HERMOSA BEACH, Calif. – Perhaps Kelly Claes and Sara Hughes have a flair for the theatrics.
Perhaps it’s merely a coincidence that whenever USC’s dominant beach volleyball duo appears on national TV, it happens to become one of the exceptionally rare occasions that they are forced to play all three sets.
On Saturday in Hermosa Beach for the USA Volleyball Collegiate Beach Championships, a part of the Team USA Summer Champions Series, presented by Comcast, Claes and Hughes needed all three sets in defeating teammates and good friends Nicolette Martin and Terese Cannon, 19-21, 21-13, 15-11.
“Kelly likes to start slow,” said Lucas Yoder, a fellow Trojan and the winner of the men’s side, paired with UC Irvine’s Michael Saeta. “But she always turns it on.”
In front of a packed stadium — and a nationally televised audience live on NBC Sports Network — Claes and Hughes turned it on again, adding another gold medal to a glimmering career that includes consecutive Pac-12 and NCAA titles.
“You gotta have a little fun, right?” said Claes, who, it seems, never fails to have a little fun.
And, really, how could the final day of an illustrious collegiate career not be a little fun? And the fun at USC is not limited to Claes and Hughes.
The last three weeks have been one momentous event after another for the Trojans, beginning with the Pac-12 Championships. USC won the team title, and Claes and Hughes took the pairs crown, beating teammates Allie Wheeler and Sophie Bukovec in the process.

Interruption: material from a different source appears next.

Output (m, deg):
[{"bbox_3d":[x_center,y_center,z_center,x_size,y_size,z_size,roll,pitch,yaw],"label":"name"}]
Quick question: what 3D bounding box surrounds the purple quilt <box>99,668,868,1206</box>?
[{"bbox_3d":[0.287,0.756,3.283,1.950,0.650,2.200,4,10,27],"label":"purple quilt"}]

The next weekend marked the NCAA championship, in which the team title came down to Martin and Cannon, and Cannon’s sharp cut shot locked in USC as the defending champions.
Then came Thursday, graduation day, in which Hughes and Claes tossed their caps, but not before Hughes delivered a commencement speech.
All of that preceded the USA Volleyball Collegiate Beach Championships, and it would have been easy for Hughes and Claes to maybe ease up, to let one slip past — which they almost did. In the semifinals, against Pepperdine’s Corinne Quiggle and Brittany Howard, they dropped the first set before rallying to win, and then they did the same in the final.
“So much fun,” Hughes said. “We love competing against our own teammates. We know them so well and they know us so well.”
That much was evident as Martin and Cannon played near-flawless volleyball, minimizing errors, taking advantage of what few mistakes Claes and Hughes offered, pushing their teammates as far as they could, in their final opportunity to do so.
This is only the second year in which women’s beach volleyball has been sanctioned as an NCAA sport, a distinction that could lead to future U.S. Olympians in beach volleyball who played on the beach collegiately. To this point all of the U.S. Olympians have had to transition over from indoor volleyball.
Claes and Hughes are eager to start that trend. And they’re wasting little time getting started on their professional careers.
On Sunday they’ll be in the air, on a flight to Rio de Janeiro, representing not the University of Southern California, but the United States of America, in their first event as pro athletes.
Heavier stakes, sure.
|Lucas Yoder (L) and Michael Saeta celebrate at the USA Volleyball Collegiate Beach Championships on May 13, 2017 in Hermosa Beach, Calif.|
“No matter what,” Hughes said. “If it’s USC or USA, we’re going to play the best volleyball we can.”
On the men’s side, Saeta and Yoder’s journey officially began three days ago, and yet, it really began months ago, on Feb. 3.
USC vs. UC Irvine.
Or, in reality, Michael Saeta vs. Lucas Yoder.
“He was going off, so I had to do something,” Saeta, a setter and opposite hitter for UC Irvine, said of the Anteaters’ 42-40 second-set marathon against USC last February, in which Saeta finished with 21 kills and Yoder, an outside hitter for USC, had 29.
“We saw each other after and said, ‘We should play some beach,’” Saeta recalled.
Three months later, they did for the Collegiate Beach Championships. And without a single practice, they won, beating UCLA’s Hagen Smith and Jackson Bantle, 21-10, 21-13.
“We just played a simple game,” said Yoder, who finished with five kills, three aces and a block. “We matched up well against them.”
Indeed. Yoder and Saeta both stand 6-foot-5, while Smith, the son of the legendary Sinjin Smith, and Bantle, are both generously listed at 6-foot-1. The mismatch showed, namely in the errors column, in which Smith and Bantle made 19 in the match.
“They couldn’t get in a rhythm,” Yoder said.
The win earns Saeta and Yoder a spot on the USA Volleyball collegiate beach national team. While they’re not sure what, exactly, that entails for the remainder of the summer, they know this: It was nice for men’s beach volleyball, which is not an NCAA-recognized varsity sport, to alas have a platform.
“It was a really cool tournament for us,” Saeta said. “We didn’t expect it, necessarily. The venue is awesome, NBC (which televised highlights of the men’s final on NBCSN) was awesome, and it was just really cool.”